Rick Santorum's controversial ally: Black preacher with history of extreme rhetoric

On paper, the Rev. O’Neal Dozier is a Republican candidate’s dream, a black minister who pastors a prominent church in Pompano Beach Florida and whose views and past ties to the Bush family have made him a darling in conservative Republican circles.

​That is, until he opens his mouth.

​Over the years, Rev. Dozier has spouted his share of self-inflicted controversy. In 2006, he derided Muslims as “terrorists” and labled Islam “a cult” during a debate over a mosque’s plans to move into a predominantly black neighborhood. Last October he used the same cult description on Mormonism. He called a Miami judge’s ruling to allow a gay man to adopt two foster children as “one of the worst cases of judicial activism we could ever see,” and he once said a Hilliary Clinton presidency would “inflame Muslims” because she’s a woman. And who can forget: gays ”… make God vomit.”

​The rhetorical flourishes occur a little too often, and the timing is usually problematic. The result: what starts as a political embrace dissolves into outright distancing. Former governors Jeb Bush and Charlie Crist have been down this road with Dozier. Bush ultimately forced Dozier to resign from the state panel that selects judicial nominations and then gubernatorial nominee Crist removed Dozier from a campaign advisory panel, dubbed “Strengthening Florida’s Families,” after the minister’s remarks about Islam.

More recently GOP presidential candidate Herman Cain began having second thoughts about Dozier’s involvement at a South Florida campaign rally. The Cain campaign refused to allow Dozier to give the invocation after inviting him to do so.  

Now it’s Rick Santorum’s turn.

​Rev. Dozier is the honorary chairman of Santorum’s Florida campaign, and his Worldwide Christian Center church was Santorum’s first campaign stop in a presidential primary where the one-time Republican senator from Pennsylvania hopes to show Florida Republicans that he’s the conservative alternative to Mitt Romney (Santorum delivered a sermon at the church on Sunday.)

Rev. Dozier once backed social conservative for president, former Arkansas Gov. Mike Huckabee, and he seems equally unflappable in his resolve to help Santorum.

​”The thing with Rick Santorum is he’s not a compromiser,” Rev. Dozier told the South Florida Sun Sentinel “He’s not a politically correct kind of guy. People are looking at him because of that. The reason he was so far back in the polls [before winning the Iowa caucuses] is he’s mild, he doesn’t have that charisma tha some of the other guys had.
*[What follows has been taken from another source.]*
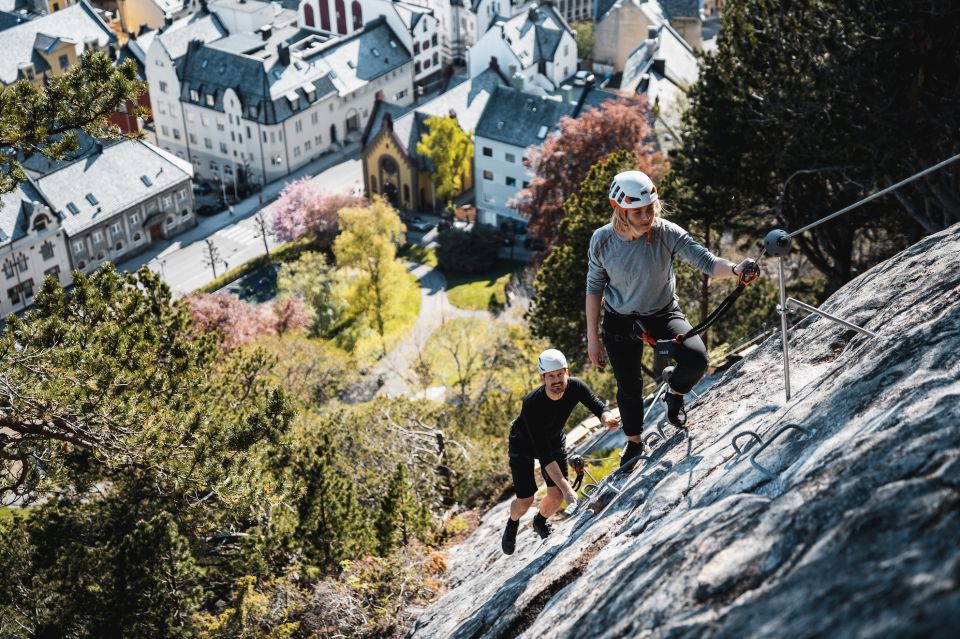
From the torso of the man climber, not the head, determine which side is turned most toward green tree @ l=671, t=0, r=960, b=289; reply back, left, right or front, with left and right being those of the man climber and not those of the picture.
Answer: left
Also it’s because he’s heavy on those social issues.”

​”Those social issues are going to be very important because you have a large segment of the Republican Party weighing those issues very heavily,” he continued. “Abortion, same-sex marriage, those issues. They’re going to play a big role.”
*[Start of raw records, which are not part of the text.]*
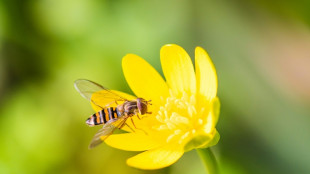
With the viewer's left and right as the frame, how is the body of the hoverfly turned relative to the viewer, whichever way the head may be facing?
facing to the right of the viewer
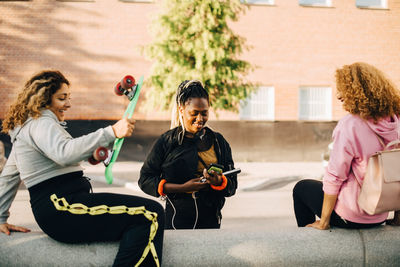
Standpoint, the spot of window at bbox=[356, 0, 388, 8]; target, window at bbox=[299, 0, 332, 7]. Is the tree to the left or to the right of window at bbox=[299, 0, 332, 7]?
left

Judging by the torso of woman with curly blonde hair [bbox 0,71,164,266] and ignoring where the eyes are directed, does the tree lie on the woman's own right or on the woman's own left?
on the woman's own left

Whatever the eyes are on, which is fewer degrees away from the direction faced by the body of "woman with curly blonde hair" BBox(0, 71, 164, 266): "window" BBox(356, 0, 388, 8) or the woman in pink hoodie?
the woman in pink hoodie

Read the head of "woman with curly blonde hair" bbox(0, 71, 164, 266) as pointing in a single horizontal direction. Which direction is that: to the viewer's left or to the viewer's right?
to the viewer's right

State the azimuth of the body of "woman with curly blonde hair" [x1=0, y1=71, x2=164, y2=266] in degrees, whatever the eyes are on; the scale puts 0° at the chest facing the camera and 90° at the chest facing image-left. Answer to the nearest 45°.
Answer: approximately 270°

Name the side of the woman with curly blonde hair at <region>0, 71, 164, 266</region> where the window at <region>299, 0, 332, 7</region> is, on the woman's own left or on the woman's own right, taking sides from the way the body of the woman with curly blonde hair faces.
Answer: on the woman's own left

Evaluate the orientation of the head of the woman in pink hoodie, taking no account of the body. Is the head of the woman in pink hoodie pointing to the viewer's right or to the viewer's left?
to the viewer's left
​Rev. Dozier’s analysis lies somewhere between optimistic and off base.

Social conservatives provide energy but no one is confusing Florida for Iowa. Fiscal conservatives worry more about the fate of small businesses, the nation’s slow economic recovery and its yawning debt and deficit. The other prominent bloc is libertarian, a group that abhors big government and government intrusion. Rev. Dozier may be upbeat about Santorum’s chances, but at the moment, all eyes in Florida’s Republican primary are on Romney and Gingrich.

Florida itself remains a difficult state for Santorum. With a population exceeding 18 million, door-to-door campaigning takes a backseat to media markets to reach voters, and media costs. After South Carolina, Santorum comes into Florida with an almost forgotten win in Iowa, a third place finish in a conservative southern state, and little resources and organization to compete effectively in Florida, where the Republican establishment largely backs Romney and what’s left leans toward Gingrich.

Enter Dozier, a disciple of the Christian Right’s D. James Kennedy who in 1985 began building his own social conservative church which now  exceeds 2,000 members. Usually adorned with his trademark “fade” hairdo and pinstripe suits, Dozier is usually upbeat and unflappable. He believes he’s found a soul-mate in fellow social conservative Santorum.

Romney, he told the South Florida Sun Sentinel, has three strikes against him.

“Number one, he’s a Mormon, and as a result of that 22 percent, according to a Gallup Poll in June said they would not cast a vote for a Mormon to be president of the United States,” he said. “Then you have the blacks. In order for a Republican to win the presidency, traditionally speaking, he must have at least 9 or 10 [percent] or more, of the black vote. Mitt Romney isn’t going to get that because he is a Mormon. In the heart of the Mormon religion there is this teaching that the black man was cursed. I believe that Obama’s surrogates will use that against him. The third minus is that the man is a flip flopper. Everybody knows that.”